**EXERCISE A**
Reproduce the part of the hypertension passage that starts with "Hypertension is a" and goes on through "diagnosed hypertensive patients.".
**EXERCISE B**
Resume the text on hypertension guidelines, picking up after its last sentence.
PAGE EXCERPT Block Start
Hypertension is a major risk factor for cardiometabolic disease and is common among the American population with nearly 1 in 3 adults suffering from high blood pressure. The proportion increases in adults with either type 1 or 2 diabetes – 2 out 3 patients report having high blood pressure or taking BP-lowering prescription medications. Current American Heart Association (AHA) guidelines define hypertension stage 1 as a sustained blood pressure reading of over 130/80 mm Hg and over 140/99 mm Hg for stage 2, increasing the number of diagnosed hypertensive patients.
Recently updated guidelines from the American Heart Association and the American College of Cardiology have contributed to a growing number of patients being diagnosed with hypertension. Lowering the threshold for hypertension from 140/90 to 130/80 mm Hg resulted in a significant increase of patients — with previously normal or slightly elevated blood pressure (BP) — who now rank in the hypertension stage 1 category. Although the revisions were made with the intention of encouraging early preventative action and lifestyle interventions, they have also prompted a rise in patients who qualify for antihypertensive medications.
PAGE EXCERPT Block End
SOURCE INFORMATION Block Start
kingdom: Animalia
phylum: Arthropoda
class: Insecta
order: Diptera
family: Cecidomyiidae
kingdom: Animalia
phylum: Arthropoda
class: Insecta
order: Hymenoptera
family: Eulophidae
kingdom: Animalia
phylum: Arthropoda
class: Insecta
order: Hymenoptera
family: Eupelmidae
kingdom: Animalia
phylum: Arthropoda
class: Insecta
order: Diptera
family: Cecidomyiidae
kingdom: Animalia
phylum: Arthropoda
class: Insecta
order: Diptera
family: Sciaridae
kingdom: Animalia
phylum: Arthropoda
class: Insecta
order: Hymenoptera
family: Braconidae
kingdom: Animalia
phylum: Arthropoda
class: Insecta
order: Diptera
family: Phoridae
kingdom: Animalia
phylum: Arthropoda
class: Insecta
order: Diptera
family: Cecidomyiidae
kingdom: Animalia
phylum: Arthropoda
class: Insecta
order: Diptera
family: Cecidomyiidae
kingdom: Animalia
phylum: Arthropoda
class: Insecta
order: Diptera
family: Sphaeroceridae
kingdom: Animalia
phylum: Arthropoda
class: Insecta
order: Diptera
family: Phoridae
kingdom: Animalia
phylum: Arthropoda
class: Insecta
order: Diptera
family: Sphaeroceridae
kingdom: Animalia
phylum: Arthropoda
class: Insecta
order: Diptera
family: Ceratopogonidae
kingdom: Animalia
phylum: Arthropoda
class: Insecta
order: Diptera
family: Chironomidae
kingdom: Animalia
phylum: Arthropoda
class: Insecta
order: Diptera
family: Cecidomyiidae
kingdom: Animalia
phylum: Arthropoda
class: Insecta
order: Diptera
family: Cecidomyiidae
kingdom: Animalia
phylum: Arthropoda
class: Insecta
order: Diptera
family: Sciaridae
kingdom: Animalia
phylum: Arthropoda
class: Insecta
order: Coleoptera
SOURCE INFORMATION Block End
**FINAL ANSWER A**
Hypertension is a major risk factor for cardiometabolic disease and is common among the American population with nearly 1 in 3 adults suffering from high blood pressure. The proportion increases in adults with either type 1 or 2 diabetes – 2 out 3 patients report having high blood pressure or taking BP-lowering prescription medications. Current American Heart Association (AHA) guidelines define hypertension stage 1 as a sustained blood pressure reading of over 130/80 mm Hg and over 140/99 mm Hg for stage 2, increasing the number of diagnosed hypertensive patients.

**FINAL ANSWER B**
In certain cases, blood pressure medication is necessary for hypertension treatment and ensuring adequate cardiometabolic care. A multitude of different antihypertensive drugs are available for patient use, including beta blockers, ACE inhibitors, diuretics, and calcium-channel blockers, which are often used in tandem. Although, these medications are often associated with adverse effects, such as gastrointestinal problems, dizziness, weakness, headache, and many other undesirable symptoms.